People have been drawn to the rugged coast of Maine throughout history. Awed by its' beauty and diversity, early 20th-century visionaries donated the land that became Acadia National Park. The park is home to many plants and animals, and the tallest mountain on the U.S. Atlantic coast. Today visitors come to Acadia to hike granite peaks, bike historic carriage roads, or relax and enjoy the scenery.
Acadia National Park encompasses over 47,000 acres of granite-domed mountains, woodlands, lakes and ponds, and ocean shoreline. Such diverse habitats create striking scenery and make the park a haven for wildlife and plants. Entwined with the natural diversity of Acadia is the story of people. Evidence suggests native people first lived here at least 5,000 years ago. Subsequent centuries brought explorers from far lands, settlers of European descent, and, arising directly from the beauty of the landscape, tourism and preservation. Attracted by the paintings and written works of the rusticators, artists who portrayed the beauty of Mount Desert Island in their works, the affluent of the turn of the century flocked to the area.
While the term "geologic formation" often conjures images of the spectacular arches and pinnacles of the western parks, many of Acadia's geologic features are subtle, but equally as impressive. Just as the sedimentary rock of the Grand Canyon was carved by the effects of millions of years of water and wind, ridges of granite were sculpted by glaciers measuring up to 9,000 feet thick, creating the landscape of Acadia that we see today. Evidence of the glaciers can be seen just about everywhere: broad U-shaped valleys hold lakes, glacial erratics dot the landscape, as do glacial erosional scars like chatter marks, striations, glacial polish, potholes, and kettle ponds.
Though they came in search of social and recreational activities, these early conservationists had much to do with preserving the landscape we know today. George B. Dorr, the parks first superintendent, came from this social strata. He devoted 43 years of his life, energy, and family fortune to preserving the Acadia landscape. Thanks to the foresight of Dorr and others like him, Acadia became the first national park established east of the Mississippi. Today the park offers scientific, educational, and recreational activities unparalleled along the east coast. Hike to the top of Cadillac Mountain to enjoy a spectacular sunrise over Frenchmans Bay or explore some of the quieter, more secluded mountain paths. Bike over 40 miles of the tree-lined carriage roads that wind over hillsides and near glassy lakes. Join a ranger to experience Acadias resources first-hand. Or just admire the views and let yourself unwind, knowing you are taking part in a long-standing tradition.
The ocean thundering against the rocky shore, the tang of salt on the sea breeze, the clang of bell buoys off shore, and gulls circling above the waves... For many who visit here, this shoreline scene is the quintessential image of Acadia National Park. The shoreline is a work in progress, constantly being shaped and reshaped by waves and wind and storms. Slowly the ocean works away at the hard edges of the island, carving sea stacks and leaving pockets of beaches filled with surf-rounded cobblestones. Amid all the cracks and crags and bold cliffs of the Acadian shoreline, nestles one sandy beach.
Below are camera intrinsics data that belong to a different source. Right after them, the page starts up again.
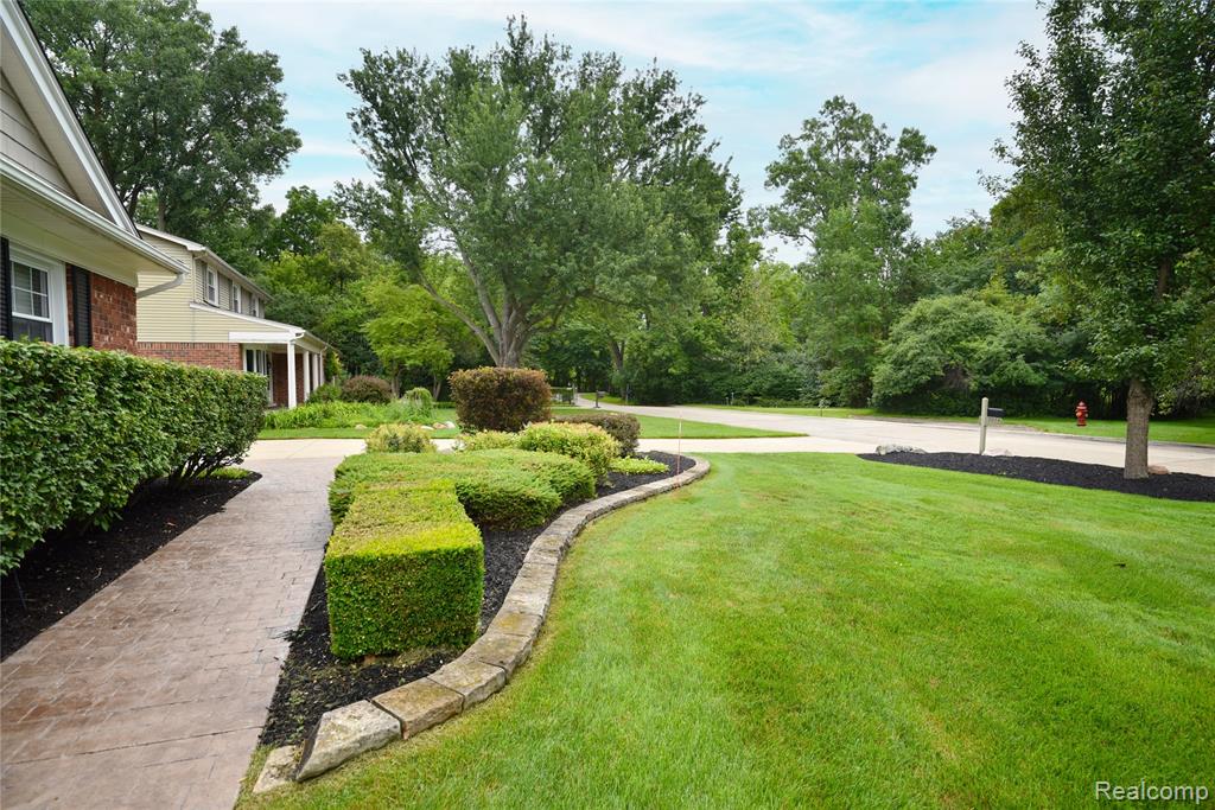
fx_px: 574
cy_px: 405
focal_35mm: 17
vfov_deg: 70.5
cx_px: 608
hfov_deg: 93.3
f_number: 6.3
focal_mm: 17
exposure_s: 1/200
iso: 140
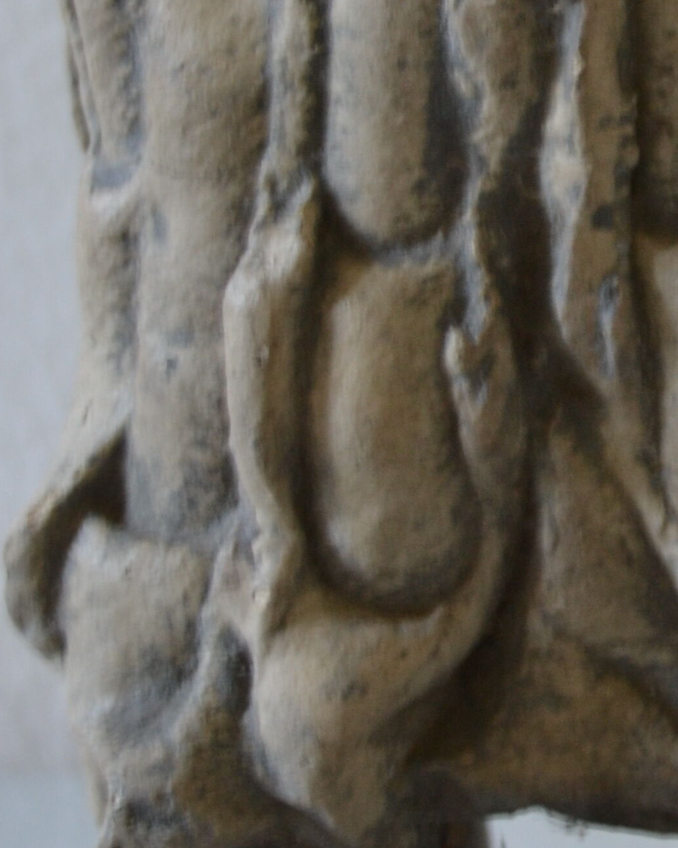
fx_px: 3488
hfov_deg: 10.9
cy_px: 158
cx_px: 854
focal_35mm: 139
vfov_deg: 13.8
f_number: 4.5
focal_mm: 28
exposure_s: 1/15
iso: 450
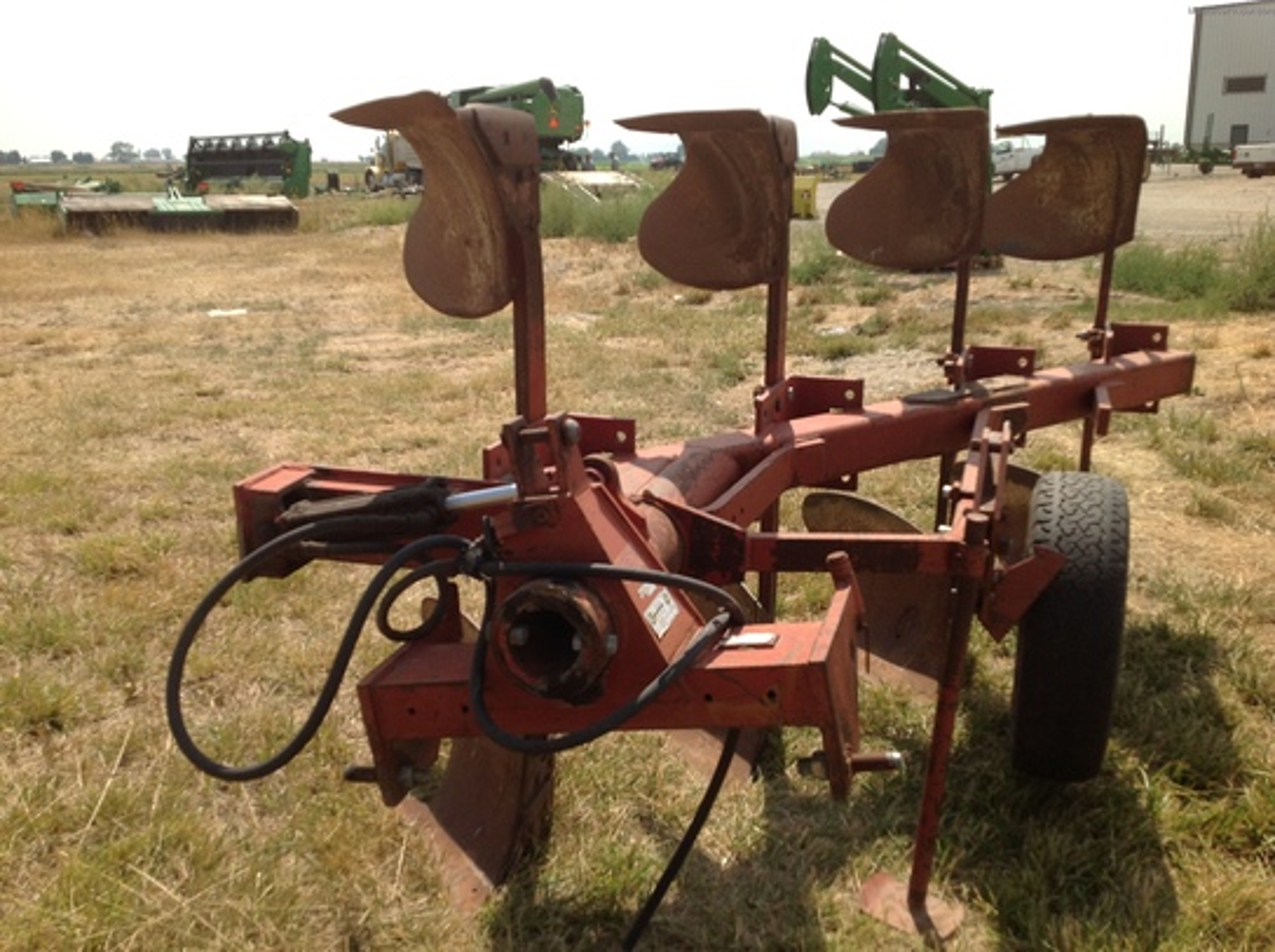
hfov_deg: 52.7
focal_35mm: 35
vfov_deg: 40.6
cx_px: 638
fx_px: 1287
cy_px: 476
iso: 80
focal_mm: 4.28
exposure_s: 1/1890
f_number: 2.4
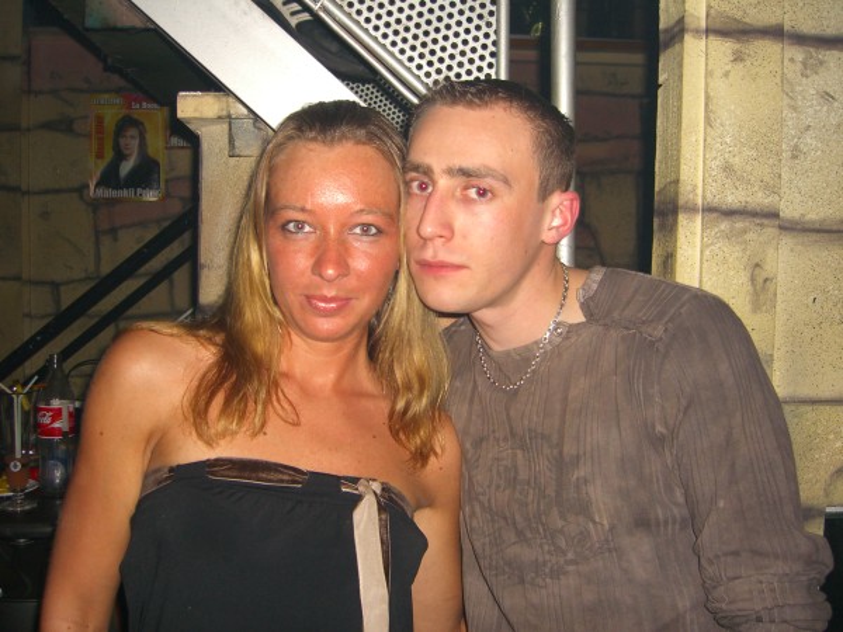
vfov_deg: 37.7
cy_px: 316
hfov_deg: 49.0
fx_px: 925
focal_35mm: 38
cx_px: 422
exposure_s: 1/60
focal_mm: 7.9
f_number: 2.8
Peregrines nested on Mount Desert Island at least as long ago as 1936. The last known nesting pair was reported in 1956. From 1984 until 1986, 22 peregrine chicks were successfully hatched in Acadia National Park from a high cliff face overlooking Jordan Pond. Adult peregrines often return to areas near their original hack sites, which was the case at Acadia. When an adult peregrine returned to the site in 1987, the park discontinued the hacking program for fear that this adult would prey upon any released chicks.